Kenya Power sees end to queues as customers shift to mobile payments

What you need to know:

  • The digital revolution has caught up with Kenya Power and it is only a matter of time before the firm’s service delivery changes for the better if its word is to be believed.
  • Kenya Power attributes the shift to mobile money and the implementation of prepaid metering which it also praises for reduced intrusion into the privacy of customers.
  • The analysis ranks supermarket vendors second after they took up 20 per cent of the total transactions from 19.7 per cent last year, while banks accounted for seven per cent.

By 10am Tuesday, Electricity House, Kenya Power’s main commercial hall located on Nairobi’s Aga Khan Walk, was full with customers.

But undeterred, more customers continued to stream in. While dozens of them said they had walked in for general enquiries, majority had come to pay their monthly bills.

Electricity House, just like other Kenya Power commercial halls across the country, is known for long and winding queues of customers trying to pay monthly bills.

In an era where banks have automated their services and the government has Huduma Centres, many Kenyans regard the partly private utility provider as the last bastion of inefficiency.

Well, the digital revolution has caught up with Kenya Power and it is only a matter of time before the firm’s service delivery changes for the better if its word is to be believed.
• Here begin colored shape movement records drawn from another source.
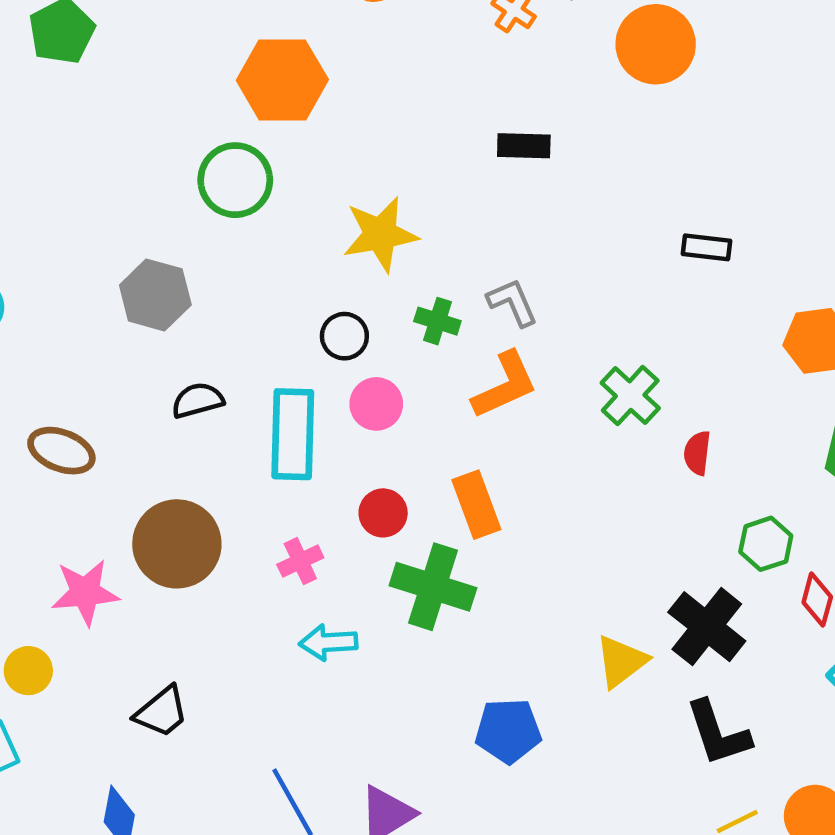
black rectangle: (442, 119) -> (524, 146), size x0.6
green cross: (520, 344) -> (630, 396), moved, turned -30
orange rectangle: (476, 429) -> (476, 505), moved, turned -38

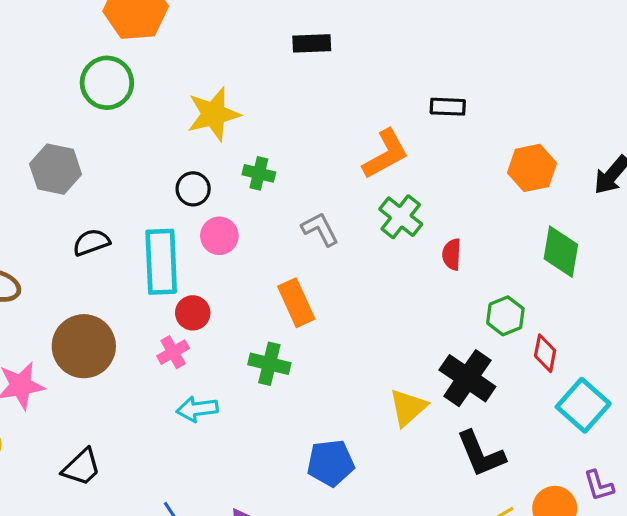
gray L-shape: (513, 302) -> (320, 229), moved
orange L-shape: (505, 385) -> (386, 154), moved
red circle: (383, 513) -> (193, 313), moved
green cross: (433, 587) -> (269, 364), size x0.7

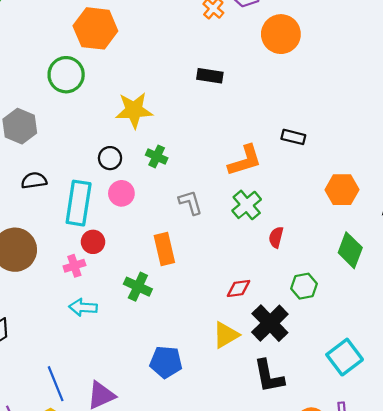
red diamond: (545, 353) -> (239, 288), moved, turned 60

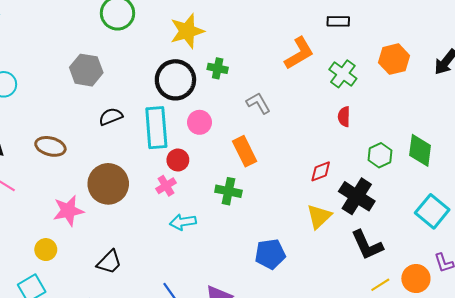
black circle: (110, 158) -> (175, 80), size x1.8
pink circle: (121, 193) -> (199, 122), moved
green cross: (247, 205) -> (343, 74), moved
green diamond: (350, 250) -> (420, 150), moved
Kenya Power, citing internal analysis conducted between July 2015 and June 2016, has said visits to its halls have been declining since it began decongest its premises a few years ago.

“In the period under review, transactions carried out at halls accounted for only 13.4 per cent of the total transactions, down from 17.7 per cent and 24.58 per cent in the previous two years respectively,” the report states.

The firm has contracted agents to take payments on its behalf as part of its decongestion effort. It says mobile money platforms now accounts for 59.6 per cent of all transactions involving payment for electricity.

“In the previous year, payments through the medium took up 54.8 per cent of all transactions, up from 43.46 per cent in the year ending June 30, 2014.”

Kenya Power attributes the shift to mobile money and the implementation of prepaid metering which it also praises for reduced intrusion into the privacy of customers.

The analysis ranks supermarket vendors second after they took up 20 per cent of the total transactions from 19.7 per cent last year, while banks accounted for seven per cent.